Ben Moseley in his PhD thesis, mapped out a basis for classifying the methods and approaches for scientific machine learning, or as he calls it, “physics infused machine learning.” One part of this has already been addressed in my previous blog post on NN for PDEs.

In this post, I will revisit Moseley’s classification in the light of Digital Twins. This was the subject of a recent talk that I gave in SIAM’s CSE23 conference. Recall that a DT (in my sense) can be considered as an outer-loop, inverse problem (parameter estimation, shape optimization, boundary control, data assimilation, etc.), and that an outer-loop/inverse problem relies on an inner-loop/PDE model. This inner-loop model must be solved often, as fast as possible and as accurately as is feasible, or acceptable. Hence the need for surrogate models. But, and this is a very big BUT, how can we ensure that a surrogate, computed by machine learning, indeed respects the underlying physics (or biology, or chemistry, etc), and is not just another local solution? To answer this question, requires (some kind of) SciML. What and how???

The 3 Classes of SciML

  1. Architecture based methods.
  2. Loss function based methods.
  3. Integrated (hybrid) approaches.

Let us discuss each of these three in turn, and see which are the SciML tools that belong to each one.

Architecture based SciML

The idea here is to incorporate scientific constraints directly into the NN architecture, thus introducing a very strong inductive bias–see Karniadakis, et al, Nature Reviews Physics, 2021.

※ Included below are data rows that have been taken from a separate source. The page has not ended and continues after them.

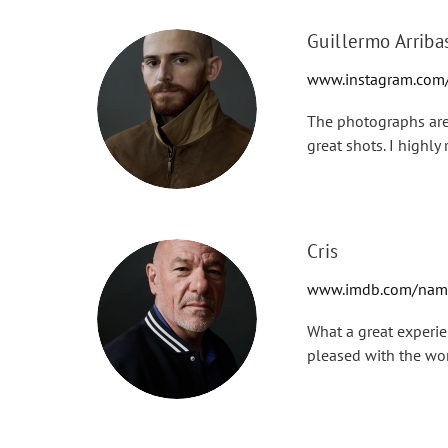
Guillermo Arriba
www.instagram.com/
The photographs are 
great shots. I highl
Cris
www.imdb.com/name
What a great experie
pleased with the wo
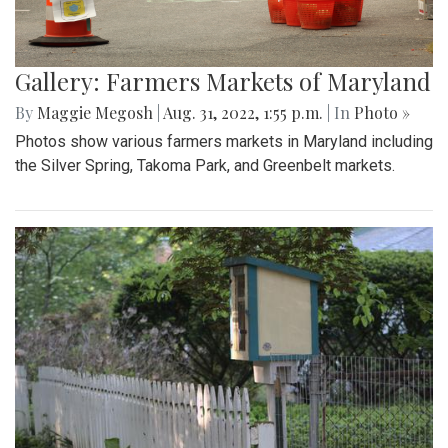
Gallery: Farmers Markets of Maryland
By
Maggie Megosh
|
Aug. 31, 2022, 1:55 p.m.
| In
Photo »
Photos show various farmers markets in Maryland including
the Silver Spring, Takoma Park, and Greenbelt markets.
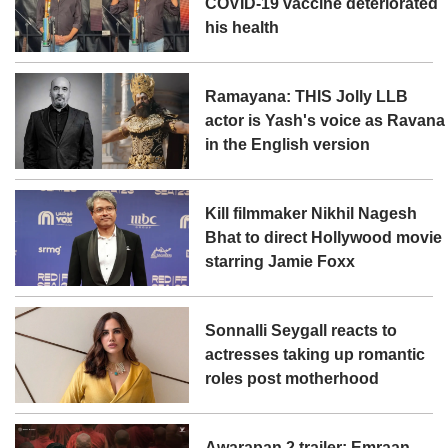
COVID-19 vaccine deteriorated
his health
Ramayana: THIS Jolly LLB
actor is Yash's voice as Ravana
in the English version
Kill filmmaker Nikhil Nagesh
Bhat to direct Hollywood movie
starring Jamie Foxx
Sonnalli Seygall reacts to
actresses taking up romantic
roles post motherhood
Awarapan 2 trailer: Emraan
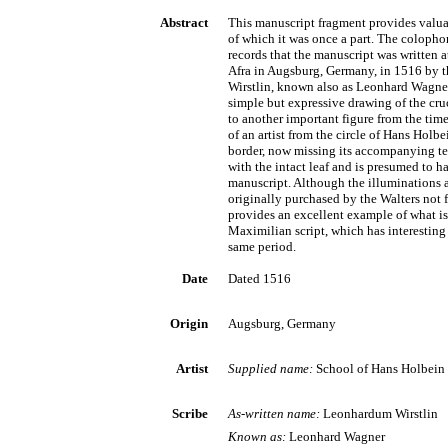
Abstract
This manuscript fragment provides valua
of which it was once a part. The colopho
records that the manuscript was written 
Afra in Augsburg, Germany, in 1516 by t
Wirstlin, known also as Leonhard Wagner
simple but expressive drawing of the cru
to another important figure from the time,
of an artist from the circle of Hans Holbe
border, now missing its accompanying tex
with the intact leaf and is presumed to 
manuscript. Although the illuminations a
originally purchased by the Walters not for 
provides an excellent example of what is
Maximilian script, which has interesting 
same period.
Date
Dated 1516
Origin
Augsburg, Germany
Artist
Supplied name:
School of Hans Holbein 
Scribe
As-written name:
Leonhardum Wirstlin
Known as:
Leonhard Wagner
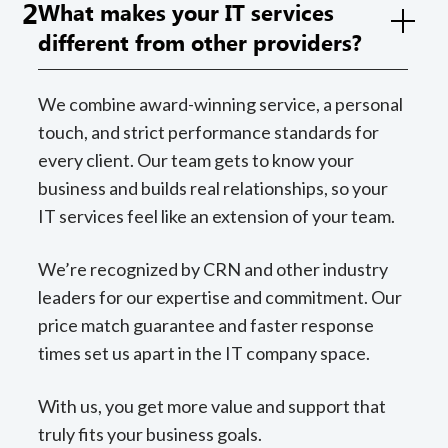
2
What makes your IT services
different from other providers?
We combine award-winning service, a personal
touch, and strict performance standards for
every client. Our team gets to know your
business and builds real relationships, so your
IT services feel like an extension of your team.
We’re recognized by CRN and other industry
leaders for our expertise and commitment. Our
price match guarantee and faster response
times set us apart in the IT company space.
With us, you get more value and support that
truly fits your business goals.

This can take the following forms:

  • assign physical meaning physical meaning to some sub-networks of neurons - eg. LSTM, fully-connected, CNN, etc.
  • encode symmetries, translational and rotational invariances, eg. by CNNs.
  • use Koopman theory [see Kutz, Brunton].
  • use physically constrained Gaussian processes.

Loss Function based SCiML

The idea here is to modify the ML loss function to include scientific/physical/theoretical constraints that “encourage” the ML model to respect the prior knowledge - “soft power” - acts as a regulariser, in fact.

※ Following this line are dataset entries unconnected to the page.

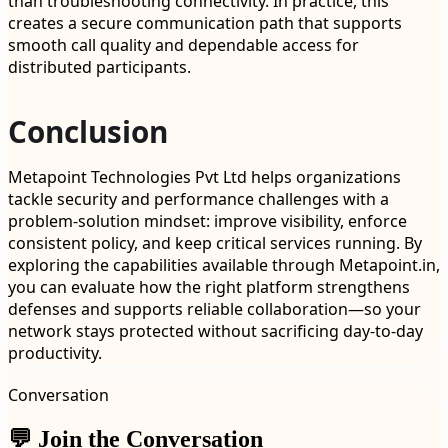
than troubleshooting connectivity. In practice, this
creates a secure communication path that supports
smooth call quality and dependable access for
distributed participants.
Conclusion
Metapoint Technologies Pvt Ltd helps organizations
tackle security and performance challenges with a
problem-solution mindset: improve visibility, enforce
consistent policy, and keep critical services running. By
exploring the capabilities available through Metapoint.in,
you can evaluate how the right platform strengthens
defenses and supports reliable collaboration—so your
network stays protected without sacrificing day-to-day
productivity.
Conversation
💬 Join the Conversation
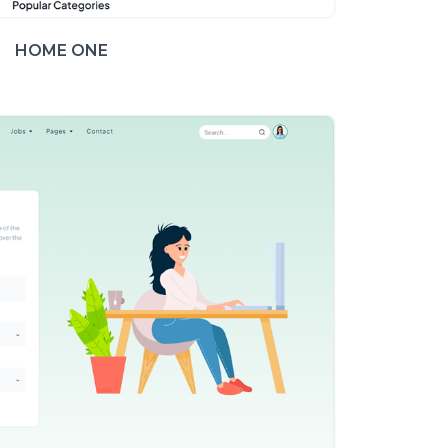
HOME ONE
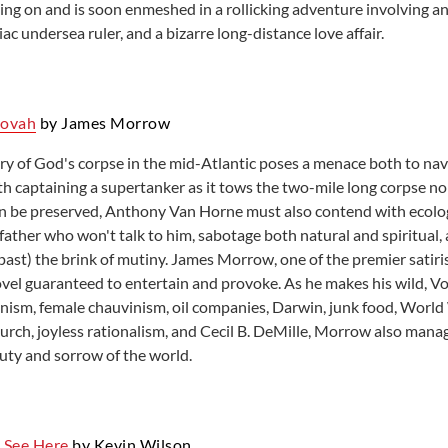
oing on and is soon enmeshed in a rollicking adventure involving an
c undersea ruler, and a bizarre long-distance love affair.
hovah
by James Morrow
ry of God's corpse in the mid-Atlantic poses a menace both to navi
h captaining a supertanker as it tows the two-mile long corpse no
can be preserved, Anthony Van Horne must also contend with ecologic
a father who won't talk to him, sabotage both natural and spiritual,
ast) the brink of mutiny. James Morrow, one of the premier satiris
ovel guaranteed to entertain and provoke. As he makes his wild, 
nism, female chauvinism, oil companies, Darwin, junk food, World W
urch, joyless rationalism, and Cecil B. DeMille, Morrow also manag
uty and sorrow of the world.
 See Here
by Kevin Wilson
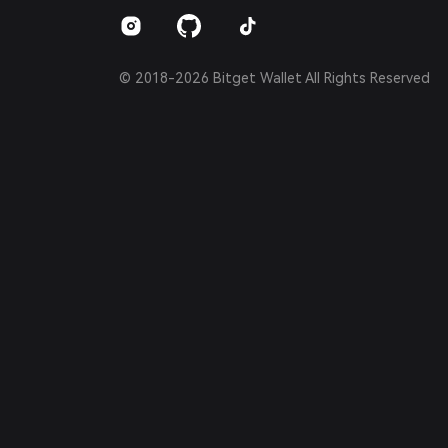
Español (Argentina)
© 2018-2026 Bitget Wallet All Rights Reserved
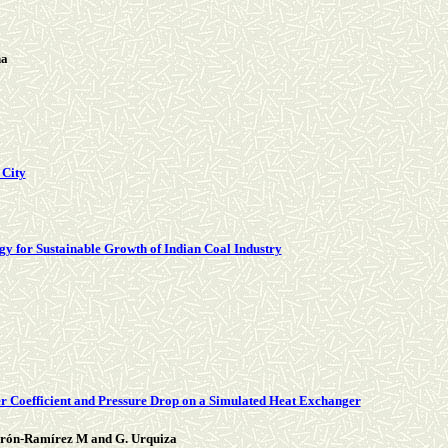
ha
 City
gy for Sustainable Growth of Indian Coal Industry
er Coefficient and Pressure Drop on a Simulated Heat Exchanger
derón-Ramírez M and G. Urquiza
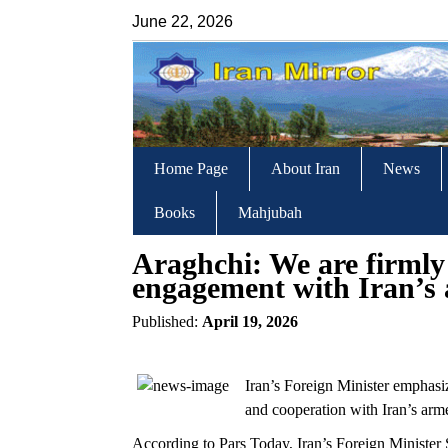
June 22, 2026
Home Page
About Iran
News
Books
Mahjubah
Araghchi: We are firmly
engagement with Iran’s 
Published:
April 19, 2026
Iran’s Foreign Minister emphasiz
and cooperation with Iran’s arm
According to Pars Today, Iran’s Foreign Minist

  • Encode positivity, bounds, conservation laws.
  • PINN - encode the governing equations [Raissi, Perdikaris, Karniadakis].
  • PINO - learn the operator [Lu, Perdikaris, Karniadakis].
  • FNO - learn the operator based on Fourier modes [Li, Stuart, Anandkumar].

Integrated SciML

The idea: tightly integrate the ML algorithm with a traditional one, to create a “learnable system”, strongly informed by priors, but flexible enough to still learn from and adapt to data.

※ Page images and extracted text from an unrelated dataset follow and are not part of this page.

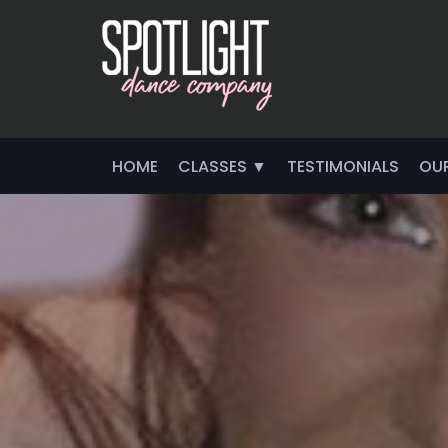
HOME
CLASSES ▼
TESTIMONIALS
OU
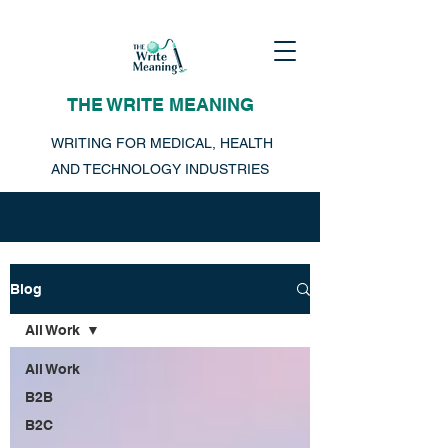
THE WRITE MEANING
WRITING FOR MEDICAL, HEALTH
AND TECHNOLOGY INDUSTRIES
Blog
All Work
All Work
B2B
B2C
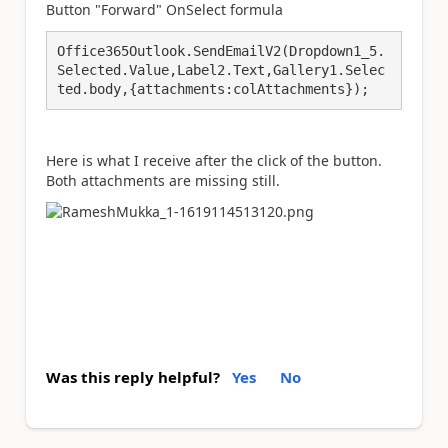
Button "Forward" OnSelect formula
Office365Outlook.SendEmailV2(Dropdown1_5.
Selected.Value,Label2.Text,Gallery1.Selec
ted.body,{attachments:colAttachments});
Here is what I receive after the click of the button.
Both attachments are missing still.
Was this reply helpful?
Yes
No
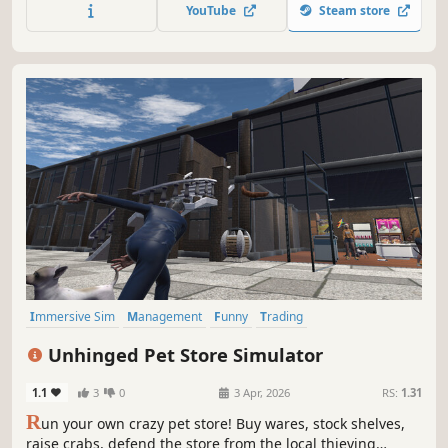
equipment. Open various cases and sell the skins you got
YouTube
Steam store
from them. Join shooting tournaments and much more!
Immersive Sim
Management
Funny
Trading
Inventory Management
Economy
3D
First-Person
Unhinged Pet Store Simulator
1.1
3
0
3 Apr, 2026
RS:
1.31
R
un your own crazy pet store! Buy wares, stock shelves,
raise crabs, defend the store from the local thieving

  • Residual modelling: traditional algorithm is a black box, eg. super-resolution
  • Differentiable physics, based on autodiff, where some parts are fixed, others are learnable, eg. in the form of an NN.
  • Neural DEs insert more complex ML models into traditional algorithms to learn the underlying equations [Rackackaus, 2020].
  • In-the-loop where we use ML inside an iterative loop for forward and inverse solvers, eg. subgrid parametrisation, regularisers, gradients.

Conclusions and Perspectives

  • Incorporating scientific knowledge (almost) always improves the performance of ML algorithms:
    • Restricts the space of ML models.
    • Stronger inductive bias.
    • Alleviates ML flaws (poor generalisation, optimisation difficulties, lack of interpretability, large amounts of training data).
  • Incorporating ML in the scientific workflow:
    • Enhances the performance (efficiency, accuracy, insights, noise).
    • Compensates for unknown/intractable physics.
    • Takes advantage of large reservoirs of untapped data.